Afastado do elenco principal, Berola não estava sendo relacionado para as primeiras rodadas do Campeonato Brasileiro. De repente, Cuca resolveu incluir o jogador alvinegro no banco de reservas para o jogo contra o Santos, na última quarta-feira. Durante o segundo tempo, o treinador colocou Berola no lugar do lateral-direito Michel - única participação do atacante nas cinco rodadas.

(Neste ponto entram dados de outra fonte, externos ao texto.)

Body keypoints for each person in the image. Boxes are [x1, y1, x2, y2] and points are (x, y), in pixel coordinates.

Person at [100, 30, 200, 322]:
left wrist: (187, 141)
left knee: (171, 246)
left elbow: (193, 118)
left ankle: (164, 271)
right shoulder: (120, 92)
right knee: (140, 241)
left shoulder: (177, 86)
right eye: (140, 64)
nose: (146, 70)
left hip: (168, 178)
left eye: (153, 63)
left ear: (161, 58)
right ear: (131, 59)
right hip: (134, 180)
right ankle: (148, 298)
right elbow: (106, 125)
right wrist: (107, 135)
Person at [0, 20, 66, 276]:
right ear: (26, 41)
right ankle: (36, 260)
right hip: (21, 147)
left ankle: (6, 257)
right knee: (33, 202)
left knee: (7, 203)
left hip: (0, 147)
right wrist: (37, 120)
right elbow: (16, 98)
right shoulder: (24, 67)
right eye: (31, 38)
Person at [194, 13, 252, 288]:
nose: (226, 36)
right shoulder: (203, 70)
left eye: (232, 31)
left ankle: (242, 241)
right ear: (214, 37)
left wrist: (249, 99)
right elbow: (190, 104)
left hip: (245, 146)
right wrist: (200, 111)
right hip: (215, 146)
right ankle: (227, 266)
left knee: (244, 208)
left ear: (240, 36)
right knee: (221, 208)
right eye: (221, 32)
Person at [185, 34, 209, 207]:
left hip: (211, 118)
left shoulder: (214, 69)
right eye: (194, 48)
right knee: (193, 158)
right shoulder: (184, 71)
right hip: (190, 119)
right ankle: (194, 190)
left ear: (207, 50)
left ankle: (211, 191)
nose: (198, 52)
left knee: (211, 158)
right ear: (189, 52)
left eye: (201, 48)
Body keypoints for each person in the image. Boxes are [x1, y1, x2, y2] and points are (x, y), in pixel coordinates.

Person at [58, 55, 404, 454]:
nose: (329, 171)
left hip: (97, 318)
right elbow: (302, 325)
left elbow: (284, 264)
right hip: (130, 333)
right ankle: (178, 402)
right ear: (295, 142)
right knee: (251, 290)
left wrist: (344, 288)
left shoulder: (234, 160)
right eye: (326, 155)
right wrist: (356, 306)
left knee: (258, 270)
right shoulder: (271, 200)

Na opinião do presidente do Coritiba, Vilson Ribeiro de Andrade, a decisão repentina de Cuca em utilizar o jogador foi proposital para atrapalhar a negociação com o Coritiba.
- A única coisa que posso passar é que o Cuca tem interesse. Na visão do treinador, ele é importante. Houve resistência do treinador em relação ao atleta. Quando tem resistência do treinador ao atleta fica difícil - disse Andrade, em entrevista à Rádio 98 FM Curitiba.
Para o mandatário coxa-branca, Cuca tem uma mágoa com o Coritiba, que incentivou a necessidade de interferir em um acordo envolvendo um jogador que estava encostado no Galo.
- Não sei se foi interferência a 2009, um episódio que ele guarda rancor, mas existe uma pequena mágoa do Coritiba, na minha visão. Se não existe uma mágoa, despertamos no treinador um interesse repetino ao jogador, o que vai ser bom para o atleta, que vai ter mais espaço.
O motivo da suposta raiva de Cuca com a equipe paranaense, segundo Andrade, foi por causa do rebaixamento alviverde em 2009. Na época, o atual treinador atleticano estava no comando do Fluminense, algoz do Coritiba - rebaixado naquele ano. Um grupo de torcedores foram até a casa de Cuca, no bairro Santa Felicidade, e apedrejaram.
- Não pelo jogo, mas acho que houve uma atitude de maus torcedores que foram na casa do Cuca para apedrejar e isso não concordo. Acho absurdo. Talvez ele tenha ficado triste. Mas a verdade é que ele tem interesse no jogador, vai colocar ele nas partidas e não interesse em se desfazer - conclui o presidente coritibano.